Immunocompromised COVID-19 Patients May Benefit From Convalescent Plasma Treatment

In the earliest days of the COVID-19 pandemic, the medical community turned to a century-old treatment: Take blood from recovered patients and give it to the sick, stated a press release issued by the University of Pittsburgh School of Medicine (UPMC) on October 4, 2021.

The hypothesis was that components in the so-called “convalescent plasma” that fought off the disease once could do it again, which has worked in other diseases, such as Ebola.

However, an international research team, which included the UPMC physician-scientists and patients, effectively ended that practice.

A phase 4 clinical trial has concluded convalescent plasma is “futile” as a COVID-19 treatment for most critically ill patients.

But the researchers could not determine why convalescent plasma did not improve outcomes in most critically ill patients.

“There were biologically plausible reasons to turn to convalescent plasma early in the COVID-19 pandemic when hundreds of thousands of people were getting sick, and treatments had yet to be discovered,” said co-lead author Bryan McVerry, M.D., associate professor of pulmonary, allergy, and critical care medicine at Pitt and a UPMC intensivist.

“Unfortunately, it was either being administered outside of clinical trials or in trials that weren’t focused on critically ill patients, slowing our ability to see if it worked.”

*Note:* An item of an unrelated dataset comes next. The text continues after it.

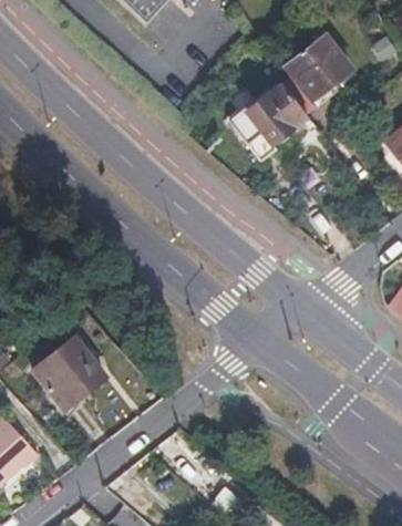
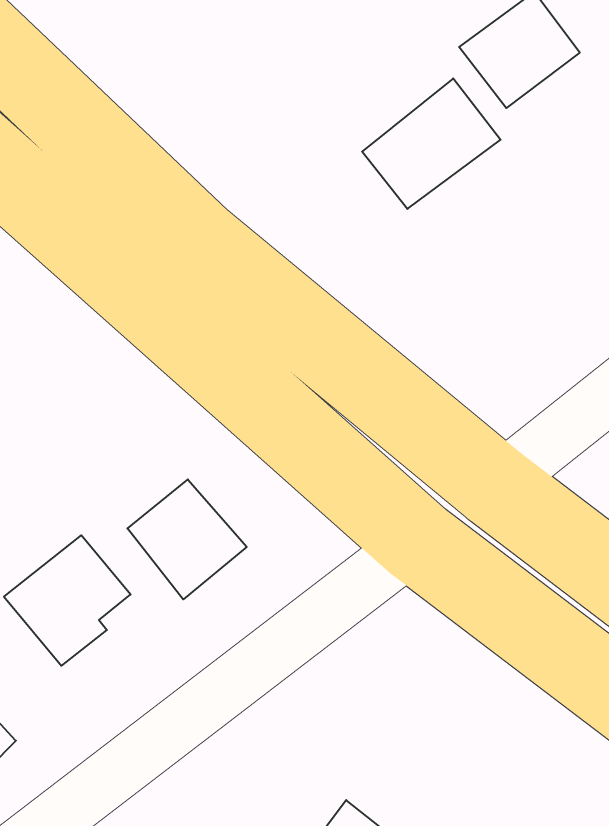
building: none -> [127,479,247,599]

“Finally, with these results, we can put an end to using convalescent plasma for our sickest COVID-19 patients and focus on treatments that we know work, as well as developing and testing better ones.”

However, the results followed a slightly different pattern for the 126 patients who were immunocompromised.

This group appeared to do slightly better with the convalescent plasma treatment than the standard treatment, but the number of patients was too small to make a definitive statement.

The immunoglobulin domain randomized participants received two units of high-titer, ABO-compatible convalescent plasma (total volume of 550 mL ± 150 mL) within 48 hours of randomization.

“It could be that patients with an impaired immune system, who are unable to mount an effective immune response, could still benefit from the antibodies present in blood plasma from COVID-recovered patients, especially early on in the illness,” said corresponding author Lise Estcourt, M.D., an associate professor of hematology and transfusion medicine at the Oxford University’s Radcliffe Department of Medicine and director of the U.K.’s National Health Service Blood and Transplant Clinical Trials Unit.

“This is something that definitely warrants investigation.”

The results are published in JAMA concurrent with a presentation at the European Society of Intensive Care Medicine’s annual meeting.